EXERCISE GOAL:
Apart from the images, the entire listing below must be restated word for word.

------------

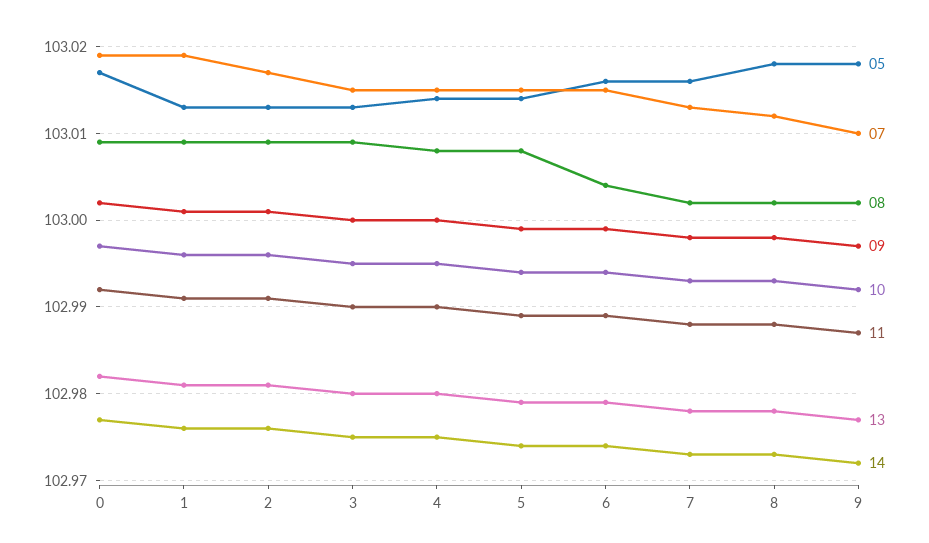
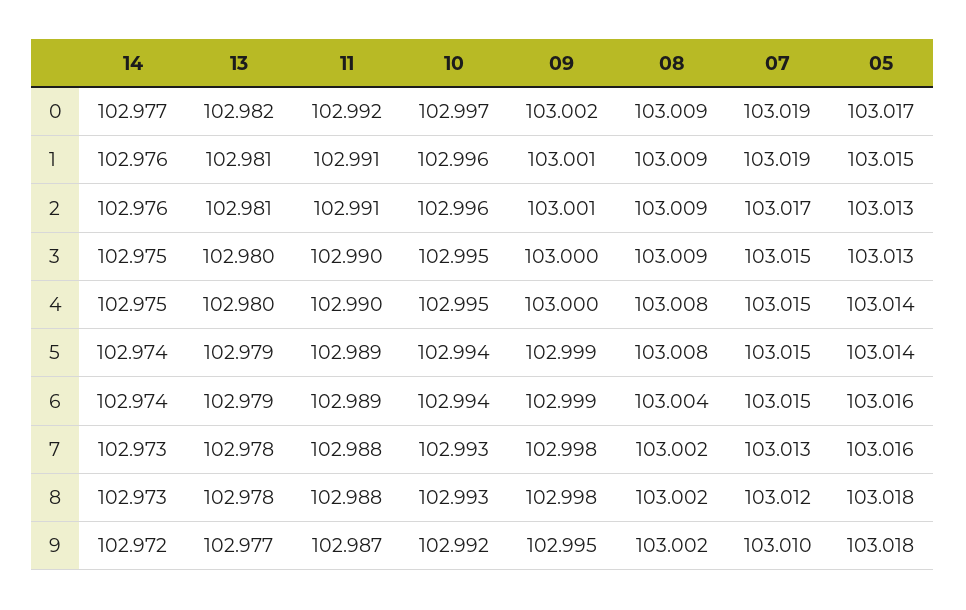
  {
    "05": {
      "0": 103.017,
-     "1": 103.013,
+     "1": 103.015,
      "2": 103.013,
      "3": 103.013,
      "4": 103.014,
      "5": 103.014,
      "6": 103.016,
      "7": 103.016,
      "8": 103.018,
      "9": 103.018
    },
    "07": {
      "0": 103.019,
      "1": 103.019,
      "2": 103.017,
      "3": 103.015,
      "4": 103.015,
      "5": 103.015,
      "6": 103.015,
      "7": 103.013,
      "8": 103.012,
      "9": 103.01
    },
    "08": {
      "0": 103.009,
      "1": 103.009,
      "2": 103.009,
      "3": 103.009,
      "4": 103.008,
      "5": 103.008,
      "6": 103.004,
      "7": 103.002,
      "8": 103.002,
      "9": 103.002
    },
    "09": {
      "0": 103.002,
      "1": 103.001,
      "2": 103.001,
      "3": 103,
      "4": 103,
      "5": 102.999,
      "6": 102.999,
      "7": 102.998,
      "8": 102.998,
-     "9": 102.997
+     "9": 102.995
    },
    "10": {
      "0": 102.997,
      "1": 102.996,
      "2": 102.996,
      "3": 102.995,
      "4": 102.995,
      "5": 102.994,
      "6": 102.994,
      "7": 102.993,
      "8": 102.993,
      "9": 102.992
    },
    "11": {
      "0": 102.992,
      "1": 102.991,
      "2": 102.991,
      "3": 102.99,
      "4": 102.99,
      "5": 102.989,
      "6": 102.989,
      "7": 102.988,
      "8": 102.988,
      "9": 102.987
    },
    "13": {
      "0": 102.982,
      "1": 102.981,
      "2": 102.981,
      "3": 102.98,
      "4": 102.98,
      "5": 102.979,
      "6": 102.979,
      "7": 102.978,
      "8": 102.978,
      "9": 102.977
    },
    "14": {
      "0": 102.977,
      "1": 102.976,
      "2": 102.976,
      "3": 102.975,
      "4": 102.975,
      "5": 102.974,
      "6": 102.974,
      "7": 102.973,
      "8": 102.973,
      "9": 102.972
    }
  }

------------

ANSWER BOX:
  {
    "05": {
      "0": 103.017,
-     "1": 103.013,
+     "1": 103.015,
      "2": 103.013,
      "3": 103.013,
      "4": 103.014,
      "5": 103.014,
      "6": 103.016,
      "7": 103.016,
      "8": 103.018,
      "9": 103.018
    },
    "07": {
      "0": 103.019,
      "1": 103.019,
      "2": 103.017,
      "3": 103.015,
      "4": 103.015,
      "5": 103.015,
      "6": 103.015,
      "7": 103.013,
      "8": 103.012,
      "9": 103.01
    },
    "08": {
      "0": 103.009,
      "1": 103.009,
      "2": 103.009,
      "3": 103.009,
      "4": 103.008,
      "5": 103.008,
      "6": 103.004,
      "7": 103.002,
      "8": 103.002,
      "9": 103.002
    },
    "09": {
      "0": 103.002,
      "1": 103.001,
      "2": 103.001,
      "3": 103,
      "4": 103,
      "5": 102.999,
      "6": 102.999,
      "7": 102.998,
      "8": 102.998,
-     "9": 102.997
+     "9": 102.995
    },
    "10": {
      "0": 102.997,
      "1": 102.996,
      "2": 102.996,
      "3": 102.995,
      "4": 102.995,
      "5": 102.994,
      "6": 102.994,
      "7": 102.993,
      "8": 102.993,
      "9": 102.992
    },
    "11": {
      "0": 102.992,
      "1": 102.991,
      "2": 102.991,
      "3": 102.99,
      "4": 102.99,
      "5": 102.989,
      "6": 102.989,
      "7": 102.988,
      "8": 102.988,
      "9": 102.987
    },
    "13": {
      "0": 102.982,
      "1": 102.981,
      "2": 102.981,
      "3": 102.98,
      "4": 102.98,
      "5": 102.979,
      "6": 102.979,
      "7": 102.978,
      "8": 102.978,
      "9": 102.977
    },
    "14": {
      "0": 102.977,
      "1": 102.976,
      "2": 102.976,
      "3": 102.975,
      "4": 102.975,
      "5": 102.974,
      "6": 102.974,
      "7": 102.973,
      "8": 102.973,
      "9": 102.972
    }
  }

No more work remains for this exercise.